It hits me at the strangest times. This morning, one of my daughter’s teachers held the door for her and put her arm around her as she walked into the school. I know the teacher—she called me last week to ask for help in choosing a Christmas gift for her daughter. So when she put her arm around my little girl, I thought about how wonderful it would be to have a mother who cared enough to think about what I would want for Christmas or to put her arm around my daughter, her granddaughter. And then I sat in my car and cried in the parking lot.
My mom isn’t dead. I’m not an orphan. I don’t live across the country from her. I guess we’re what the world would call estranged.
I’ve learned that sometimes we find ourselves in relationships that are so toxic they begin to change who we are. These relationships can poison our hearts and decimate our lives. Sometimes, these relationships are with our own parents.

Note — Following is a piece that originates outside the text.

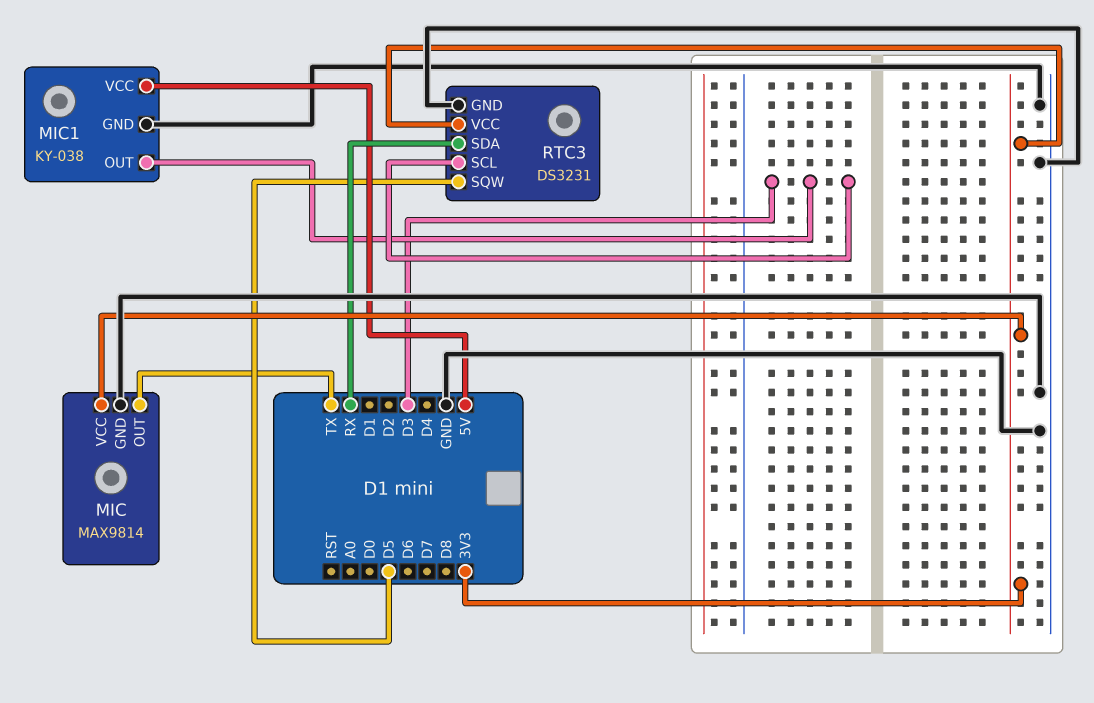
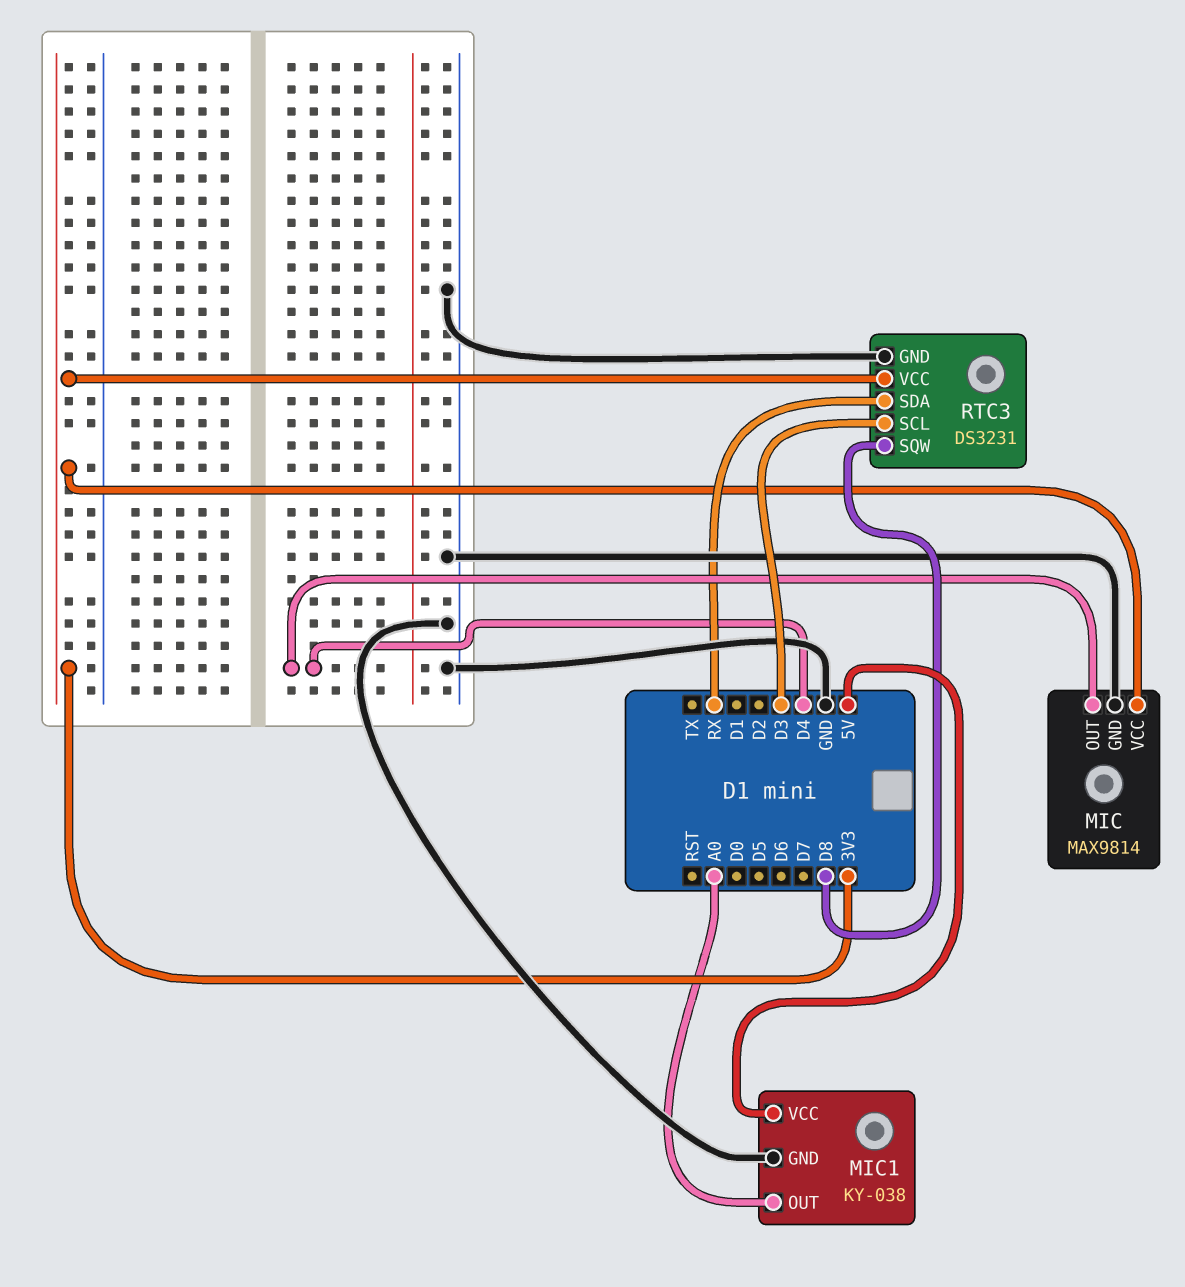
MIC pin OUT: TX -> D4
MIC1 pin OUT: D3 -> A0
RTC3 pin SQW: D5 -> D8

I knew when my first daughter was born I had to be different. I had no idea how to be a mother—much less how to be the type of mother I had longed for my whole life. I know what it’s like to be a little girl who looks at the smiling faces of seemingly loving mothers and daughters in a Lands’ End catalog and wishes she could have a mom like that.
I know what it’s like to feel insecure in middle school because your mother tells you you’re not who she wants you to be. I know what it’s like to spend the tough years of high school crying alone in your room so you won’t be mocked by your mother.

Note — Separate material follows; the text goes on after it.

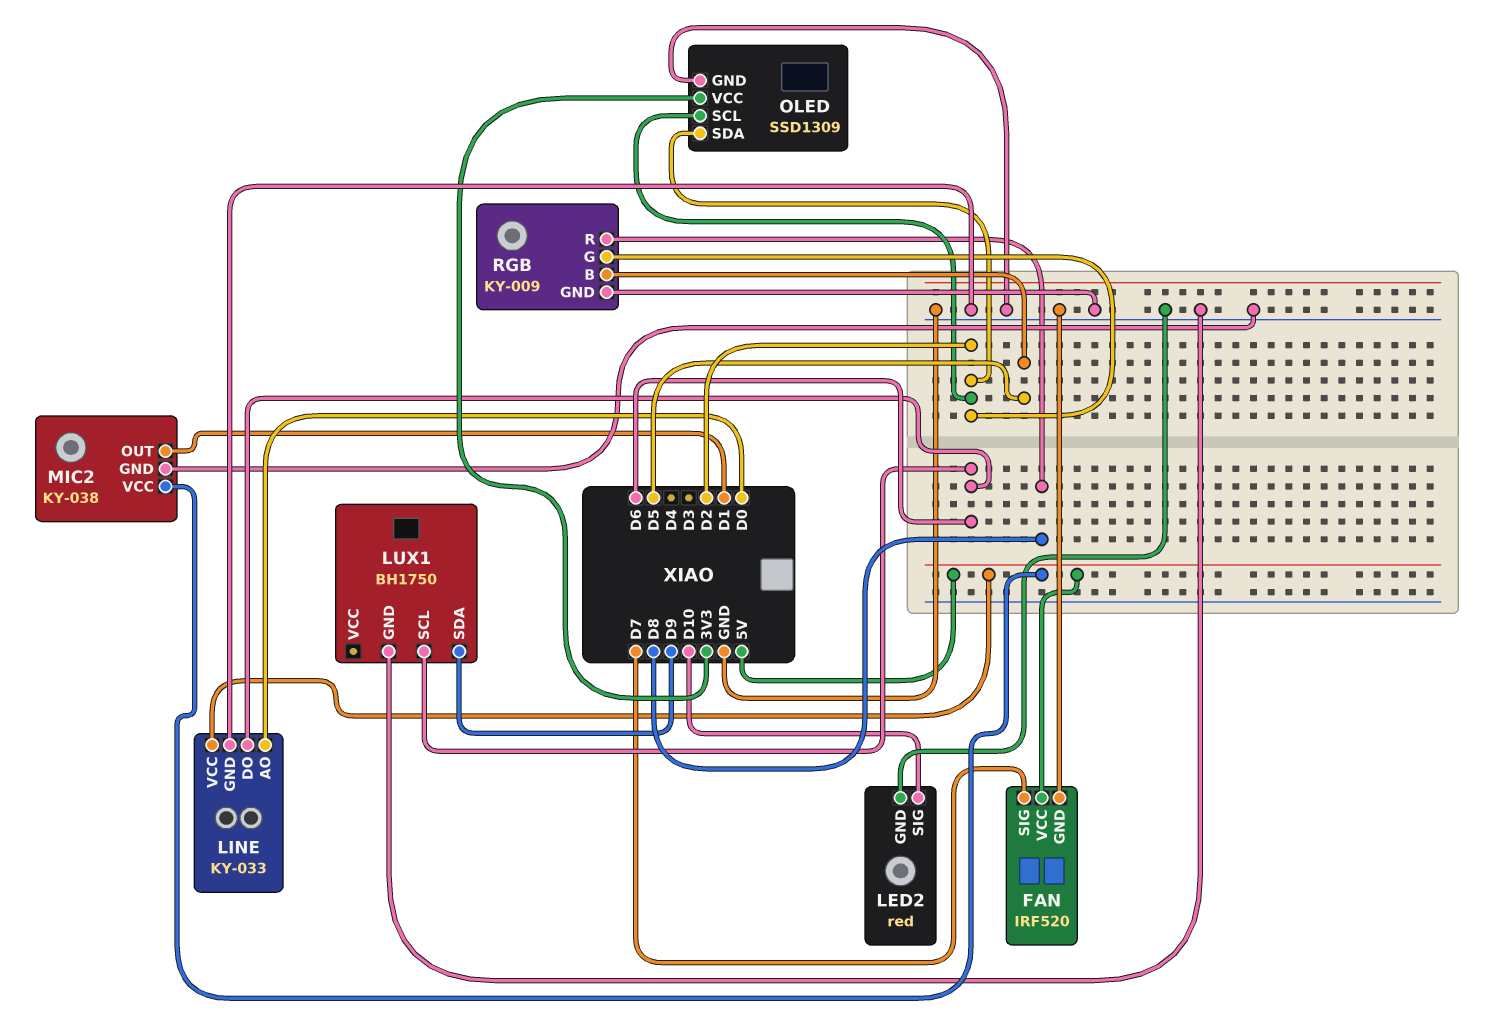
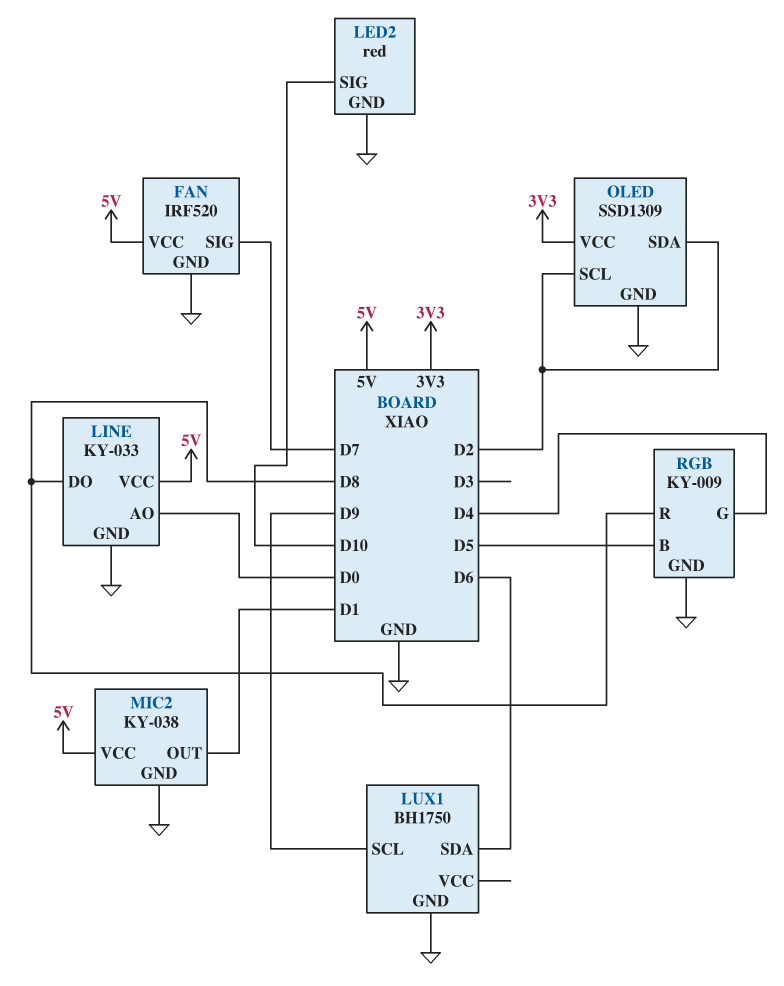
LINE pin DO: D6 -> D8
LUX1 pin SCL: D6 -> D9
LUX1 pin SDA: D9 -> D6
RGB pin G: D2 -> D4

I know what it’s like to go through college, childbirth, and even cancer without one single phone call from your mother. I know what it’s like to grow up feeling like you’re fighting a losing battle.

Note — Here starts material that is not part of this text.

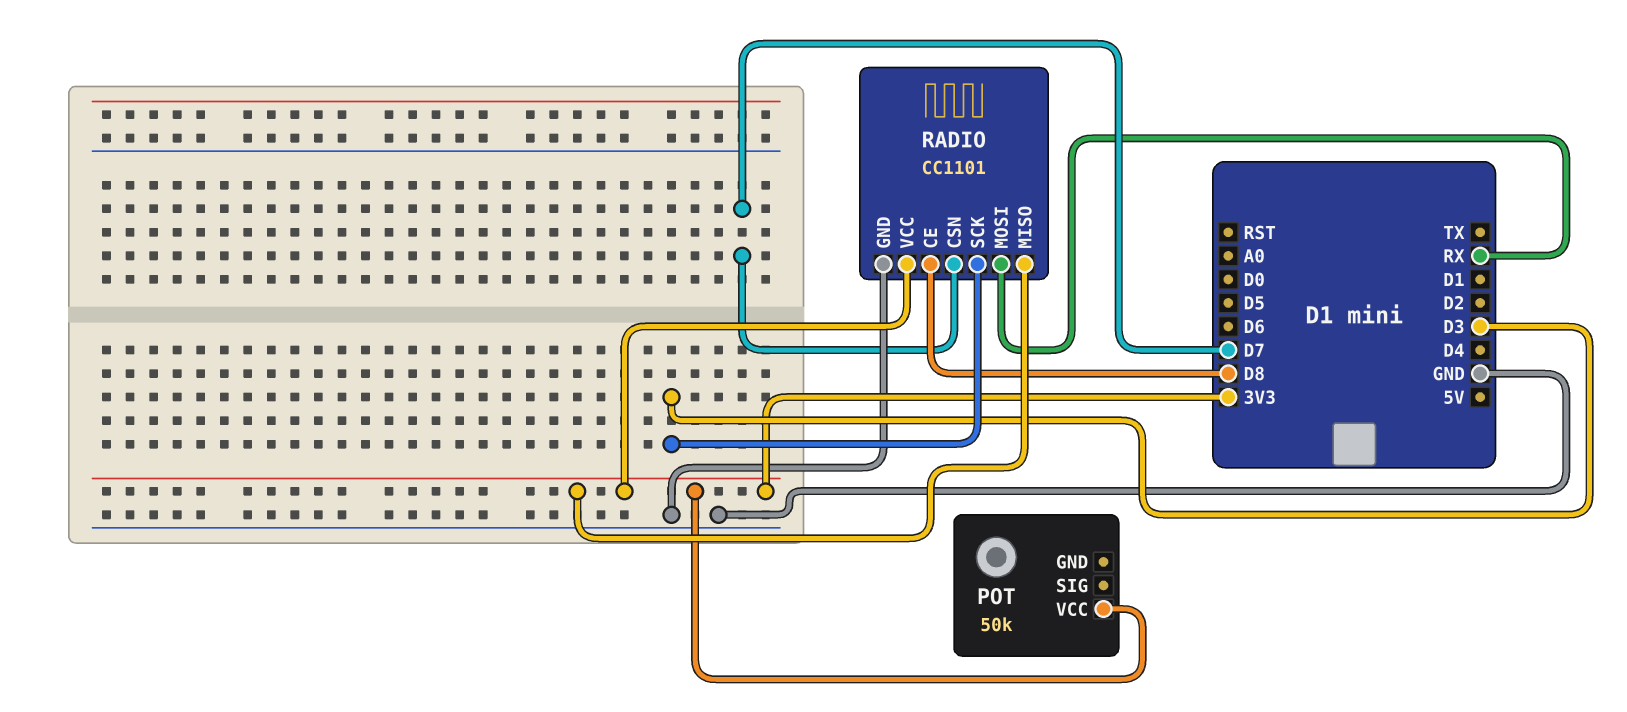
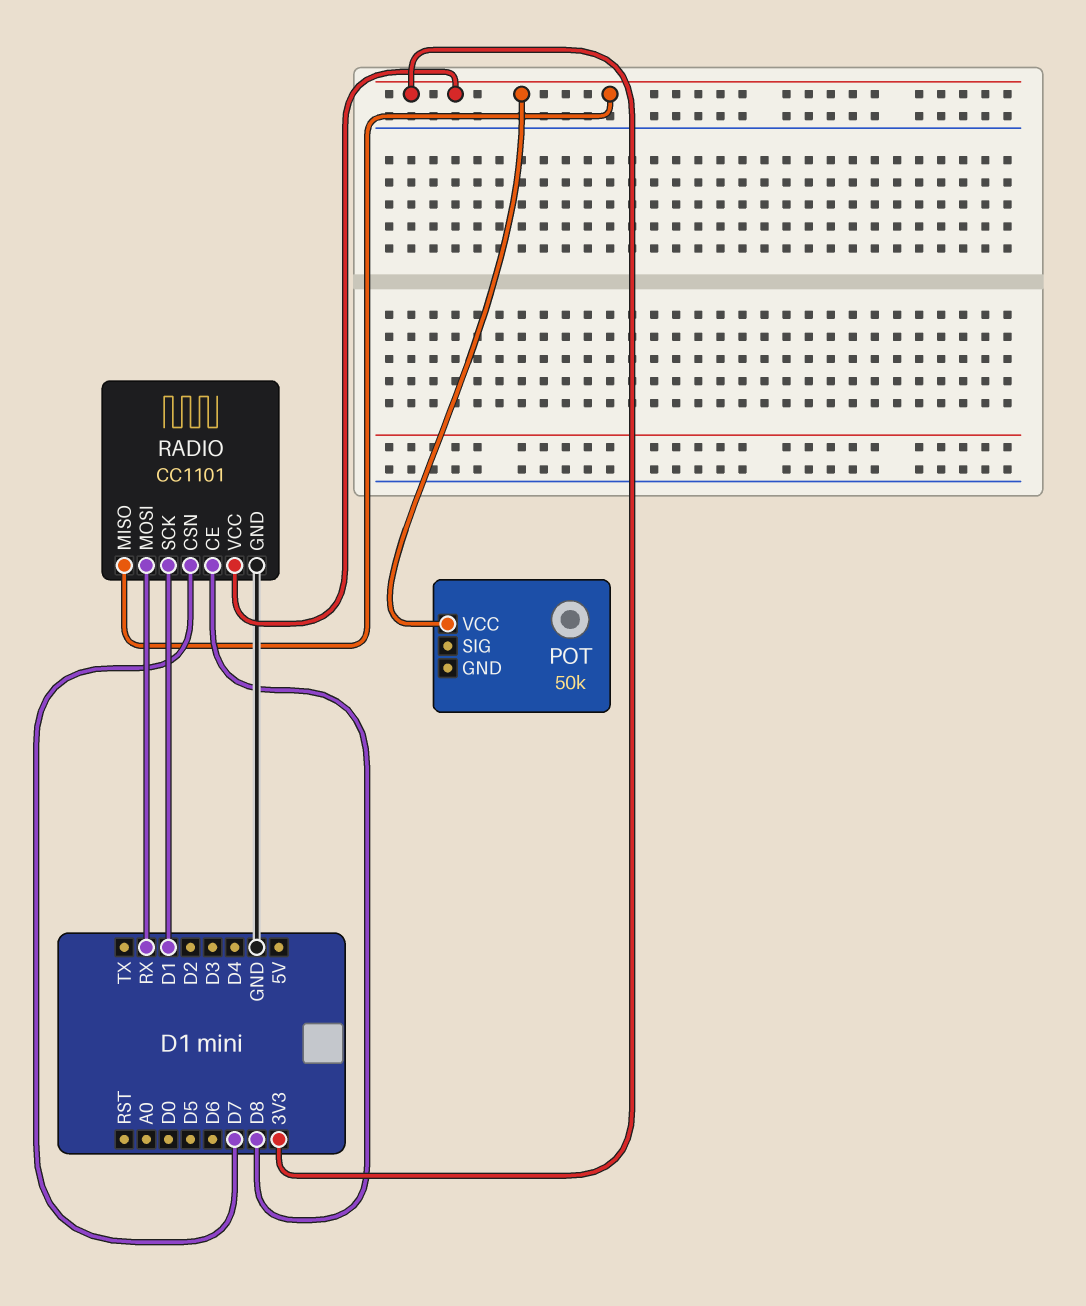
RADIO pin SCK: D3 -> D1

Now, as a mom myself, I know what it’s like to overcompensate—to offer sometimes too much love, attention, and affection because I’m riddled with insecurities about my ability to be a good parent.
When my dad passed, I no longer had a reason to let the toxicity fester.
I don’t know who walked away first, but today, I’m motherless—even though my mother is very much alive.
Try as I might, I’m sure I’ll never shake the feeling that I must be intrinsically flawed if my own mother can’t love me.
I’ve found some beautiful, well-meaning mentors along the way, but they have real children. They don’t have the time to take on a 40-year-old orphan and her three girls for the long-haul, and my heart says surely if my own mother rejected me, they would eventually do the same.
The holidays are the hardest. Facebook photos of big family gatherings. Shared memories of holiday trips and special gifts. Seeing grandparents find joy in their grandchildren’s faces, and then coming home to questions like, “Where does your mom live, Mom?” or, “Do you think she even remembers us?”
I try to shake it. I’m trying to build memories for my little family on my own while I pray with everything in me that someday when my girls are grown, I’ll be the mom they need, and we’ll have the holidays I’ve envisioned my whole life. Until then, though, the loneliness just deepens.
Nothing but the love of Jesus can fill the empty hole an absent parent leaves—whether that parent is alive or not.
In those hard moments—in the lonely times, in the lost memories, in the insecurities—I know I need to lean on Him. Sometimes, though, it sure would be wonderful to have a real mom to put her arm around me and walk me through life.